[What to do] Reproduce every line of the material below word for word, with no changes.

[Data to process]
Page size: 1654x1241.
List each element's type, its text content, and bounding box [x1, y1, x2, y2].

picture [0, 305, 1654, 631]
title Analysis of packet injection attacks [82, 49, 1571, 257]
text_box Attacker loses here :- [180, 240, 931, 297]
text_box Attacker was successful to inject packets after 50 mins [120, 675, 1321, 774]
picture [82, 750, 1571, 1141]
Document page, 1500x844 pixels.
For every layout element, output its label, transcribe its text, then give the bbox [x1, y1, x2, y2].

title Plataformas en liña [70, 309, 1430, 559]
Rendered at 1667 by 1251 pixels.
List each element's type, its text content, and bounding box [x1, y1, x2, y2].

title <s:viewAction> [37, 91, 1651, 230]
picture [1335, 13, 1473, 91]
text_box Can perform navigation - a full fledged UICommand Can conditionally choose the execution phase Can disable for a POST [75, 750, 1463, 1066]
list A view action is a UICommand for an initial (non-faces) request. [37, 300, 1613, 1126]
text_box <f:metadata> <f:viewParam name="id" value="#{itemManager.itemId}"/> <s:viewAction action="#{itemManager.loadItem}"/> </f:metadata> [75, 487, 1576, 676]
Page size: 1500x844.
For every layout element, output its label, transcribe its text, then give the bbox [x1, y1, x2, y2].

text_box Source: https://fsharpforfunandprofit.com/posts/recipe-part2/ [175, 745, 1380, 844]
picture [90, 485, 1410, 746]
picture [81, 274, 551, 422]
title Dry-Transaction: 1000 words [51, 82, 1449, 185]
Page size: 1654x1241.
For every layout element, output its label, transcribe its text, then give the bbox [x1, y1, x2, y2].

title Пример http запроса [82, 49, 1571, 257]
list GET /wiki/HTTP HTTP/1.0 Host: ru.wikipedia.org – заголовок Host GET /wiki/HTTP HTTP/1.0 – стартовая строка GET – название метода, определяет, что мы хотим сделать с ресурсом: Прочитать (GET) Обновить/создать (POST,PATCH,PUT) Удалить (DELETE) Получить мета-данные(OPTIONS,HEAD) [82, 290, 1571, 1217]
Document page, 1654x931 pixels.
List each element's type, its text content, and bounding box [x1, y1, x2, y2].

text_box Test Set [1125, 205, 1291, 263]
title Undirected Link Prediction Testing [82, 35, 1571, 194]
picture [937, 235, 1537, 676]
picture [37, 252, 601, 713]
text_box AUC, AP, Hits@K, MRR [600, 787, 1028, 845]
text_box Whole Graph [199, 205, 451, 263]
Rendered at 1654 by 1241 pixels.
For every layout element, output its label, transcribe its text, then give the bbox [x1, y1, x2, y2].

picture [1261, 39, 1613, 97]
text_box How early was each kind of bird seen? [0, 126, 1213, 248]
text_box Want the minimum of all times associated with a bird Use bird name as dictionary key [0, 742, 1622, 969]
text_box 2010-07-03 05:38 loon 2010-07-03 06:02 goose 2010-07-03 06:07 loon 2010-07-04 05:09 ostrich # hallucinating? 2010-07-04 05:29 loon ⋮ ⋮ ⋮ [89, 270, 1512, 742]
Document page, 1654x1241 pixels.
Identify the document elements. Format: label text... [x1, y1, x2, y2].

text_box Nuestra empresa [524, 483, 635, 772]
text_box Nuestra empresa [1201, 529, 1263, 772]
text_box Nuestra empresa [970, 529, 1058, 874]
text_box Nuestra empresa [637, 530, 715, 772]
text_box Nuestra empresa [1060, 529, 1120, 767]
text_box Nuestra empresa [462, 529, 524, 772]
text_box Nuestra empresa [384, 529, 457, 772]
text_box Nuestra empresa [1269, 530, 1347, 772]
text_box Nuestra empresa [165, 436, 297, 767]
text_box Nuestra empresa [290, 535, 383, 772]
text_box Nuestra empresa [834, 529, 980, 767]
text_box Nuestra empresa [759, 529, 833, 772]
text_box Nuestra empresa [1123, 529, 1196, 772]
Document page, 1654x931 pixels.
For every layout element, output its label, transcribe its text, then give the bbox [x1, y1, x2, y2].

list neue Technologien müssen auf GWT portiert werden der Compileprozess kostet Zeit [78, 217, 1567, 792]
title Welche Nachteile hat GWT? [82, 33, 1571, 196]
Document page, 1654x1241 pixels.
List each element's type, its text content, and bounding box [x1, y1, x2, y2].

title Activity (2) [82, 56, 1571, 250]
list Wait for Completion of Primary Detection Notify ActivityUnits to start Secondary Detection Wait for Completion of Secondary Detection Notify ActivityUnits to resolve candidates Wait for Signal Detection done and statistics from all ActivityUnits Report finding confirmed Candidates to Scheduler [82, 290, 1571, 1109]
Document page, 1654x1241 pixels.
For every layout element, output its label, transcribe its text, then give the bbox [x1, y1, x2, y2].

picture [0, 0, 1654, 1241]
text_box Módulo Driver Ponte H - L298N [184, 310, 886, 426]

[Exercise solution]
Page size: 1654x1241.
List each element's type, its text content, and bounding box [x1, y1, x2, y2].

picture [0, 305, 1654, 631]
title Analysis of packet injection attacks [82, 49, 1571, 257]
text_box Attacker loses here :- [180, 240, 931, 297]
text_box Attacker was successful to inject packets after 50 mins [120, 675, 1321, 774]
picture [82, 750, 1571, 1141]
Document page, 1500x844 pixels.
For every layout element, output its label, transcribe its text, then give the bbox [x1, y1, x2, y2].

title Plataformas en liña [70, 309, 1430, 559]
Rendered at 1667 by 1251 pixels.
List each element's type, its text content, and bounding box [x1, y1, x2, y2].

title <s:viewAction> [37, 91, 1651, 230]
picture [1335, 13, 1473, 91]
text_box Can perform navigation - a full fledged UICommand Can conditionally choose the execution phase Can disable for a POST [75, 750, 1463, 1066]
list A view action is a UICommand for an initial (non-faces) request. [37, 300, 1613, 1126]
text_box <f:metadata> <f:viewParam name="id" value="#{itemManager.itemId}"/> <s:viewAction action="#{itemManager.loadItem}"/> </f:metadata> [75, 487, 1576, 676]
Page size: 1500x844.
For every layout element, output its label, transcribe its text, then give the bbox [x1, y1, x2, y2].

text_box Source: https://fsharpforfunandprofit.com/posts/recipe-part2/ [175, 745, 1380, 844]
picture [90, 485, 1410, 746]
picture [81, 274, 551, 422]
title Dry-Transaction: 1000 words [51, 82, 1449, 185]
Page size: 1654x1241.
For every layout element, output its label, transcribe its text, then give the bbox [x1, y1, x2, y2].

title Пример http запроса [82, 49, 1571, 257]
list GET /wiki/HTTP HTTP/1.0 Host: ru.wikipedia.org – заголовок Host GET /wiki/HTTP HTTP/1.0 – стартовая строка GET – название метода, определяет, что мы хотим сделать с ресурсом: Прочитать (GET) Обновить/создать (POST,PATCH,PUT) Удалить (DELETE) Получить мета-данные(OPTIONS,HEAD) [82, 290, 1571, 1217]
Document page, 1654x931 pixels.
List each element's type, its text content, and bounding box [x1, y1, x2, y2].

text_box Test Set [1125, 205, 1291, 263]
title Undirected Link Prediction Testing [82, 35, 1571, 194]
picture [937, 235, 1537, 676]
picture [37, 252, 601, 713]
text_box AUC, AP, Hits@K, MRR [600, 787, 1028, 845]
text_box Whole Graph [199, 205, 451, 263]
Rendered at 1654 by 1241 pixels.
For every layout element, output its label, transcribe its text, then give the bbox [x1, y1, x2, y2].

picture [1261, 39, 1613, 97]
text_box How early was each kind of bird seen? [0, 126, 1213, 248]
text_box Want the minimum of all times associated with a bird Use bird name as dictionary key [0, 742, 1622, 969]
text_box 2010-07-03 05:38 loon 2010-07-03 06:02 goose 2010-07-03 06:07 loon 2010-07-04 05:09 ostrich # hallucinating? 2010-07-04 05:29 loon ⋮ ⋮ ⋮ [89, 270, 1512, 742]
Document page, 1654x1241 pixels.
Identify the document elements. Format: label text... [x1, y1, x2, y2].

text_box Nuestra empresa [524, 483, 635, 772]
text_box Nuestra empresa [1201, 529, 1263, 772]
text_box Nuestra empresa [970, 529, 1058, 874]
text_box Nuestra empresa [637, 530, 715, 772]
text_box Nuestra empresa [1060, 529, 1120, 767]
text_box Nuestra empresa [462, 529, 524, 772]
text_box Nuestra empresa [384, 529, 457, 772]
text_box Nuestra empresa [1269, 530, 1347, 772]
text_box Nuestra empresa [165, 436, 297, 767]
text_box Nuestra empresa [290, 535, 383, 772]
text_box Nuestra empresa [834, 529, 980, 767]
text_box Nuestra empresa [759, 529, 833, 772]
text_box Nuestra empresa [1123, 529, 1196, 772]
Document page, 1654x931 pixels.
For every layout element, output its label, transcribe its text, then give the bbox [x1, y1, x2, y2].

list neue Technologien müssen auf GWT portiert werden der Compileprozess kostet Zeit [78, 217, 1567, 792]
title Welche Nachteile hat GWT? [82, 33, 1571, 196]
Document page, 1654x1241 pixels.
List each element's type, its text content, and bounding box [x1, y1, x2, y2].

title Activity (2) [82, 56, 1571, 250]
list Wait for Completion of Primary Detection Notify ActivityUnits to start Secondary Detection Wait for Completion of Secondary Detection Notify ActivityUnits to resolve candidates Wait for Signal Detection done and statistics from all ActivityUnits Report finding confirmed Candidates to Scheduler [82, 290, 1571, 1109]
Document page, 1654x1241 pixels.
For every layout element, output its label, transcribe its text, then give the bbox [x1, y1, x2, y2].

picture [0, 0, 1654, 1241]
text_box Módulo Driver Ponte H - L298N [184, 310, 886, 426]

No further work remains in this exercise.